### SHORT EXERCISE A
Write out the entries word for word, starting at their first line and ending at the line that contains "genus: Agrostis".

### TEXT EXTRACT
# Awkward Joint



## OldAndWise (Dec 27, 2013)

I am trying to make this happen:










I have an unmovable large piece in an awkward spot with a rectangular hole. I'm trying to put a piece of wood inside to fill it then smooth everything out to turn it into a single piece. Is there a name for this method that I should look up ... or is there a good way to go about doing this?

Thanks.


----------



## Acercanto (Jul 9, 2013)

If you have access to both sides, have someone hold the movable piece up to the hole, mark the outline, then cut outside the line and sand to fit. Easy peasy.
If you can't get to both sides, you could get creative with double-sided tape to put a handle on the movable piece to do the same thing.

As far as securing it to the immobile piece, there are lots and lots of ways to do that. You could glue/tack a "rim" of wood around the movable piece and just glue it in place. You could also secure some pieces of wood across the corners of the hole on the immobile piece and then just set the movable piece into position and glue.

Again, lots of good ways to skin this cat, just depends on what you fee like doing. 

Acer


----------



## MNsawyergp (Jan 31, 2012)

I have filled holes like this in the past. I cut the insert piece with tapered sides, basically like a cork stopper. Make the insert about 1/16" - 1/8" bigger than the hole size. Put glue around the edge of the hole. That is more important than gluing the edge of the insert. You can also glue the insert, but most of that glue will get pushed out of the hole. Then, you need to force the insert into the hole. Because the insert is over sized, you will need to pound it in with a block and a hammer or use clamps or a hydraulic jack. Once you have forced in the insert and the glue has dried, you can sand the insert flush to the other surface.


----------



## cabinetman (Jul 5, 2007)

We have an introduction section where you can say a few words about yourself. If you fill out your profile in your "User Control Panel", you can list any hobbies, experience or other facts. You can also list your general geographical location which would be a help in answering some questions.

Your image is 1280 px wide. Could you edit your post and resize it to 850 px wide or less. There are a few details about your project that needs clarification. What is the large panel for? Details like can both sides be accessed? Does the panel need to be removed and replaced on a regular basis, or is it a one time need? What are the panels made of, and how thick?





















.


----------



## ScottE (Nov 7, 2013)

Make a template that is 1/4 " bigger in each dimension than the hole in the big piece. Get an inlay cutting rub collar for your router. These have a bushing that goes on the rub collar that you run on the template. You cut your mortise with the bushing off and then you put it on to cut the inlay. It makes you a perfect fitting inlay for whatever shape you want to inlay. It's super fast and accurate.


----------

### RECORDS SHOWN
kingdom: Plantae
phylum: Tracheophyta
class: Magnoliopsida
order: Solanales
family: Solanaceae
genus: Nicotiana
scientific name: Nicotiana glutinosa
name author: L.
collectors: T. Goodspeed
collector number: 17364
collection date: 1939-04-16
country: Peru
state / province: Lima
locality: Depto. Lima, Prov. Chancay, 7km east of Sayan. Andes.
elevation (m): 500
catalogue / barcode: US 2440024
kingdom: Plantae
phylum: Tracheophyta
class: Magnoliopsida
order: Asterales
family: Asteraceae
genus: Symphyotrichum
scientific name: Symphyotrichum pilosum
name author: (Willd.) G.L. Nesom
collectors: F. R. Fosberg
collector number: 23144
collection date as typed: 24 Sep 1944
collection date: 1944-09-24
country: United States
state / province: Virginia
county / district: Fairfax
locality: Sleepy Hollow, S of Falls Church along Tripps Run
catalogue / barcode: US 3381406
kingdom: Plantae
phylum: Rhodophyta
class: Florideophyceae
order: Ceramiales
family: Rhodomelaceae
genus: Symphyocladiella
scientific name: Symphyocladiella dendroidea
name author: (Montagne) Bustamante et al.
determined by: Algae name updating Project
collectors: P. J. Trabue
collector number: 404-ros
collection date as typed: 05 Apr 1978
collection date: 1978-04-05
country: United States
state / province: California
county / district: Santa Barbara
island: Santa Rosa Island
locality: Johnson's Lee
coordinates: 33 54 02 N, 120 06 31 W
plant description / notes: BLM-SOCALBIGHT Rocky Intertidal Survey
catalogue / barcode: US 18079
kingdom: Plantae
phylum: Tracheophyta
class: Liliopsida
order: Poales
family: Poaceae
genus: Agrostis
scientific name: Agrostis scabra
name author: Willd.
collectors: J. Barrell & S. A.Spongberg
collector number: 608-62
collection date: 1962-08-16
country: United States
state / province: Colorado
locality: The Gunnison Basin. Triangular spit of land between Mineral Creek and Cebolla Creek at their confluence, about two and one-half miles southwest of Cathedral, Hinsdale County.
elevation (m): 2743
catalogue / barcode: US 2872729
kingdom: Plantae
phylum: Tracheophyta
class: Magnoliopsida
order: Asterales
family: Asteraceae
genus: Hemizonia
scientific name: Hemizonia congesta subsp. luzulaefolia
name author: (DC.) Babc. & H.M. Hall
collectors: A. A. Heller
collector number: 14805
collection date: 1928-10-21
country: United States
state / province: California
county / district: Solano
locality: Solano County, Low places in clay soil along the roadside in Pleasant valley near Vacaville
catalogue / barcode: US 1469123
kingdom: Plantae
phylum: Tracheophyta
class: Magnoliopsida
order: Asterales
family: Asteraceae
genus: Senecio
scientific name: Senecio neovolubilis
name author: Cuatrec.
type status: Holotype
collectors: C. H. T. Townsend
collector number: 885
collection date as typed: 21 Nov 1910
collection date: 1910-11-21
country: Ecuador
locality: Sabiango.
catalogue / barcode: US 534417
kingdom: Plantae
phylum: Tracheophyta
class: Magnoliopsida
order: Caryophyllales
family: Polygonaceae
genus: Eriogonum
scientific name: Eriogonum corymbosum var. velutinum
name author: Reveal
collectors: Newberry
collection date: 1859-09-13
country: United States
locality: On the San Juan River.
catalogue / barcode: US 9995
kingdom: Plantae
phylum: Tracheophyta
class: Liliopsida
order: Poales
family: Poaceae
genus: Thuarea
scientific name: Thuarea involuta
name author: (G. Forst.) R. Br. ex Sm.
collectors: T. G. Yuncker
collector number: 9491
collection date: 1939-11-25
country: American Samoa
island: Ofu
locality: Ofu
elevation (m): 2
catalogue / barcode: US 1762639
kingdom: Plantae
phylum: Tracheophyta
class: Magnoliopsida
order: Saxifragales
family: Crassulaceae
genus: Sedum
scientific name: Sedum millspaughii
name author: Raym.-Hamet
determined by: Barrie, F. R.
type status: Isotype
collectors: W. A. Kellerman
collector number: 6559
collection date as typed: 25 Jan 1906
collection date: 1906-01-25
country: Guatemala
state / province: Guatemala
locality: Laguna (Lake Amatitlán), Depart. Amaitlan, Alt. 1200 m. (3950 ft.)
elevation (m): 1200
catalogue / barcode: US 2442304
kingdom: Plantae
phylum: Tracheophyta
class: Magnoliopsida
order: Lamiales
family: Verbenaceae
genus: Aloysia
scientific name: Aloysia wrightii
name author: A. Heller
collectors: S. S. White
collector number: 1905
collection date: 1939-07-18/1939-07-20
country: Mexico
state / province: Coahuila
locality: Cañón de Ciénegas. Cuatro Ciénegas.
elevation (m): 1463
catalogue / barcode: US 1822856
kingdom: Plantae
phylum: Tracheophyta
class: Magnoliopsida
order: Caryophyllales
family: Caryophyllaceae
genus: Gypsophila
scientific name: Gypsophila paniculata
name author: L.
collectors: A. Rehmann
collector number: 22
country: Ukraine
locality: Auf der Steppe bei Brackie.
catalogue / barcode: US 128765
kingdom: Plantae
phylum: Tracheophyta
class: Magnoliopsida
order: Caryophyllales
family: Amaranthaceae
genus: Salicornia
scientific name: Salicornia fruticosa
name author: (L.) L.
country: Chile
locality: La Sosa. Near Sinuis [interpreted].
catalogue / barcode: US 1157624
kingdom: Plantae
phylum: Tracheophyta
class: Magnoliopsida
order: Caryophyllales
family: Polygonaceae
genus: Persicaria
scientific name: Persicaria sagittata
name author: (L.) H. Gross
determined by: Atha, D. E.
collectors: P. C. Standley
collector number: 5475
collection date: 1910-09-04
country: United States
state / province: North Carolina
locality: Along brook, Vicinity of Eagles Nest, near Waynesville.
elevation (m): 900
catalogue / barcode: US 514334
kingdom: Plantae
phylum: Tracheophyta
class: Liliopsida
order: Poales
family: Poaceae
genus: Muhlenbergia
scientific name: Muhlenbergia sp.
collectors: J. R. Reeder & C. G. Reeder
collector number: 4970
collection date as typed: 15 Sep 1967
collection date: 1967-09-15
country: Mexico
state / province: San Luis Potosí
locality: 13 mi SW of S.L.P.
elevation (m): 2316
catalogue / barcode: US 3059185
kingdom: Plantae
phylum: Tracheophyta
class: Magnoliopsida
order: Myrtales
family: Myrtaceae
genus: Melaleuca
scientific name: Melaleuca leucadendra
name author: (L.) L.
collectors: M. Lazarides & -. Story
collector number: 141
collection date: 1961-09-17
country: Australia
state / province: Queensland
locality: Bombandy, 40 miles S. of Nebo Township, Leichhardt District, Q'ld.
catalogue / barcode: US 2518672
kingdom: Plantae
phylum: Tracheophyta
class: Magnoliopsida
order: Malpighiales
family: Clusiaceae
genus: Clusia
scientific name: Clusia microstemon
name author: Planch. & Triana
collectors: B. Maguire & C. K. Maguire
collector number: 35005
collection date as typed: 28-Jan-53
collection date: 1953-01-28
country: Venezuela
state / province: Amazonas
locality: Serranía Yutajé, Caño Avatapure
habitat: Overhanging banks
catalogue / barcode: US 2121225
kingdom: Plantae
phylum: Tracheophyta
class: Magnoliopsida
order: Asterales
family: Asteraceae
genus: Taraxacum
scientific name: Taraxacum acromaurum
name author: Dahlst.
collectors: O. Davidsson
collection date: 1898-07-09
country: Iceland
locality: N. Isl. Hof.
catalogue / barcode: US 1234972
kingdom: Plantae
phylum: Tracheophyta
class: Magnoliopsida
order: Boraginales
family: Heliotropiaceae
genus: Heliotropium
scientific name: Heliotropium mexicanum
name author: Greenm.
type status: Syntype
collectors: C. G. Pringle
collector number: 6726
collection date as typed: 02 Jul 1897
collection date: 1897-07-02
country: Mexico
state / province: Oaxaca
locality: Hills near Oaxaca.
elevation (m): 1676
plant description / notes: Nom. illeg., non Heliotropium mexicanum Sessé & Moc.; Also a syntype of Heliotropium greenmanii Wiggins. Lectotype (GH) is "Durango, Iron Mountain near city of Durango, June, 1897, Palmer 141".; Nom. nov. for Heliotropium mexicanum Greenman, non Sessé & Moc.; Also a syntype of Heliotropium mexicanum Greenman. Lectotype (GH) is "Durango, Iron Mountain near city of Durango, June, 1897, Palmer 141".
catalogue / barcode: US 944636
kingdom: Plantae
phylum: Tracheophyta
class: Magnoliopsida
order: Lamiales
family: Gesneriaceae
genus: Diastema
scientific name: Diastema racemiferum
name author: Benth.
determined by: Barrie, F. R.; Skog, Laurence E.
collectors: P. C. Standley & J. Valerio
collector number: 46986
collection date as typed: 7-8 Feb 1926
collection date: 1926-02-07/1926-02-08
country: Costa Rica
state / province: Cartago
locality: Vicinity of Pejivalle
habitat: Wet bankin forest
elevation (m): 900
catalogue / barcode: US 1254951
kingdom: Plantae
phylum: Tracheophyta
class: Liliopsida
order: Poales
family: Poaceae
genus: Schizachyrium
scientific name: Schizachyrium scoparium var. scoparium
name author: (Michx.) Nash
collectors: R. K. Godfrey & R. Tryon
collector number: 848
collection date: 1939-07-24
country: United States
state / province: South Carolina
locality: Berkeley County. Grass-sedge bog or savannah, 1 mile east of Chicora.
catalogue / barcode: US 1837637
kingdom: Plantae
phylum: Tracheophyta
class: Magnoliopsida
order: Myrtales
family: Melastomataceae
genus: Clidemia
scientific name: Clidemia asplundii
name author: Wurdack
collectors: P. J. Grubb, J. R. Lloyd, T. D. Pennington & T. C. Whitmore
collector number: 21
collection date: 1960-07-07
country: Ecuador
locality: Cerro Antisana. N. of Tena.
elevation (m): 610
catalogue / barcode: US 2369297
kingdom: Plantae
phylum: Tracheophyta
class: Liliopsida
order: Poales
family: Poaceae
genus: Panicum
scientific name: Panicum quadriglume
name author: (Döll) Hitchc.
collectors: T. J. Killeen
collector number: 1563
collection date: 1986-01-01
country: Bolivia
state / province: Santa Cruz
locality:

### SHORT EXERCISE B
Reproduce word for word the passage of the awkward-joint thread starting at "As far as securing" and ending at "position and glue.".

### CORRECT RESULT A
kingdom: Plantae
phylum: Tracheophyta
class: Magnoliopsida
order: Solanales
family: Solanaceae
genus: Nicotiana
scientific name: Nicotiana glutinosa
name author: L.
collectors: T. Goodspeed
collector number: 17364
collection date: 1939-04-16
country: Peru
state / province: Lima
locality: Depto. Lima, Prov. Chancay, 7km east of Sayan. Andes.
elevation (m): 500
catalogue / barcode: US 2440024
kingdom: Plantae
phylum: Tracheophyta
class: Magnoliopsida
order: Asterales
family: Asteraceae
genus: Symphyotrichum
scientific name: Symphyotrichum pilosum
name author: (Willd.) G.L. Nesom
collectors: F. R. Fosberg
collector number: 23144
collection date as typed: 24 Sep 1944
collection date: 1944-09-24
country: United States
state / province: Virginia
county / district: Fairfax
locality: Sleepy Hollow, S of Falls Church along Tripps Run
catalogue / barcode: US 3381406
kingdom: Plantae
phylum: Rhodophyta
class: Florideophyceae
order: Ceramiales
family: Rhodomelaceae
genus: Symphyocladiella
scientific name: Symphyocladiella dendroidea
name author: (Montagne) Bustamante et al.
determined by: Algae name updating Project
collectors: P. J. Trabue
collector number: 404-ros
collection date as typed: 05 Apr 1978
collection date: 1978-04-05
country: United States
state / province: California
county / district: Santa Barbara
island: Santa Rosa Island
locality: Johnson's Lee
coordinates: 33 54 02 N, 120 06 31 W
plant description / notes: BLM-SOCALBIGHT Rocky Intertidal Survey
catalogue / barcode: US 18079
kingdom: Plantae
phylum: Tracheophyta
class: Liliopsida
order: Poales
family: Poaceae
genus: Agrostis

### CORRECT RESULT B
As far as securing it to the immobile piece, there are lots and lots of ways to do that. You could glue/tack a "rim" of wood around the movable piece and just glue it in place. You could also secure some pieces of wood across the corners of the hole on the immobile piece and then just set the movable piece into position and glue.